C’était un des moments les plus attendus de l’année. Dimanche 5 octobre se tenait à Paris-Longchamp le Qatar Prix de l’Arc de Triomphe. C’est finalement le Français Daryz (monté par Mickaël Barzalona) qui l’a emporté, offrant par la même occasion un huitième succès à la famille Aga Khan, détaille France Galop. Une victoire qui permet au vainqueur de remporter 2,8 millions d’euros. Mais surtout, l’événement rassemblant les 17 meilleurs pur-sang de la planète, s’est tenu devant 35 000 spectateurs, dont une pléiade de stars et de sportifs, rapporte Franceinfo. Parmi eux, Tony Parker, Nicolas Batum, Antoine Griezmann ou encore Robert Pirès.
Pourquoi ? Car beaucoup sont férus de course hippique et certains ont même investi. L’ancien footballeur de l’équipe de France a même créé son entreprise de course de chevaux et en possède plusieurs. Il a aussi signé un contrat de partenariat avec PMU. Quant à Nicolas Batum et Tony Parker, ils ont ouvert un haras en Normandie. Comme eux, d’autres sportifs ont investi dans les chevaux. C’est le cas de l’ancien gardien de but de l’Equipe de France de football et de l’AJ Auxerre, Lionel Charbonnier. Il a investi dès qu’il a signé ses premiers gros contrats. «Pour moi, les chevaux, c'était vraiment un bien-être mental. J'ai évacué toute pression», explique-t-il à Franceinfo.
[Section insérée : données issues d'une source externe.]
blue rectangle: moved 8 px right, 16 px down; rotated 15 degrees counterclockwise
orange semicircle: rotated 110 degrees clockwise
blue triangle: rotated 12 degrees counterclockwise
Une trentaine de chevaux pour Renaud Lavillenie
Loin du football, d’autres sportifs de haut niveau se passionnent pour les courses hippiques. C’est le cas du champion olympique de la perche Renaud Lavillenie. Propriétaire d’une trentaine de chevaux, peut-on apprendre, il regarde chacune de leurs courses. S’il aime «le challenge» et «la dose de plaisir» que cela procure, il a eu des résultats assez rapidement «au vu du peu d'expérience et du peu d'années (qu’il a eu) dans le milieu». Le perchiste compare d’ailleurs un cheval à un sportif de haut niveau «sauf qu’il ne parle pas», ajoute-t-il.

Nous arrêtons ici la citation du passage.